While young children don’t often have the manual dexterity to write our alphabet, we know that reading and spelling reinforce each other. Although alphabet magnets and blocks are mentioned, the strong connection between reading and spelling is left out of the book. You can tell that a child hears and segments all the sounds in a word if they choose a letter to represent each sound when spelling—even with magnets and blocks.

Clearly, the Ankowskis children, who are often highlighted as examples, are part of the 35% of kids who learn to read despite the haphazard phonics instruction we have in most classrooms.  They got enough from their parents and were able to figure out the rest of the code of the English language easily. 

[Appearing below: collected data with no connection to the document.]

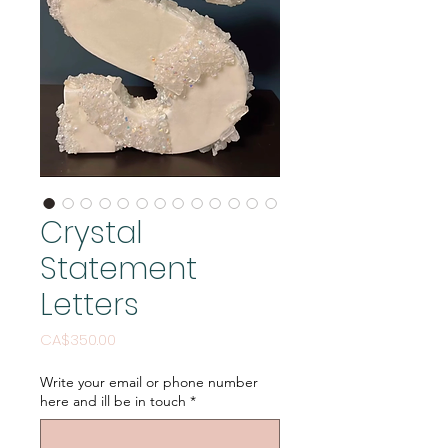
Crystal
Statement
Letters
Price
CA$350.00
Write your email or phone number
here and ill be in touch
*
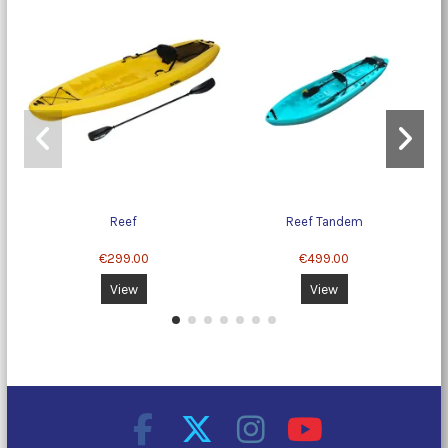
Reef
Reef Tandem
Mo
€299.00
€499.00
View
View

My son was not one of those kids. There are many more kids like him, too. While 90-95% of kids could learn to read, our actual literacy rates are well below this mark. You can see the data on the Nation’s Report Card and see some of what it costs on the Education Consumers Foundation website.  

But we don’t see poor results just in test scores. We see the effects downstream, in upper elementary remediation, middle school and high school special education, college remediation courses, adult literacy programs, and the rates of illiteracy among the homeless and people in prison

Clearly, we need more accessible books, podcasts, and a national campaign to help parents understand how children learn to read and why so many schools are failing to teach them to read. Books about teaching kids to read should help parents know what to expect schools to teach and should prepare parents to be good advocates for their children. Unfortunately, Bookmonsters does neither.

Here’s where to get more useful information. APM Reports has curated Emily Hanford’s series of radio documentaries and other articles in one spot. The Hechinger Report published this article for parents. And reading instruction specialist, consultant and advocate Faith Borkowsky has written guides for parents, and others.  

Even a dyslexic kid who got good remediation a bit late can tell you more about learning to read: “Mom, remember that refrigerator magnet toy that said “every letter makes a sound and A says aahh? It should have said: almost every letter makes a lot of sounds and the combinations make more.”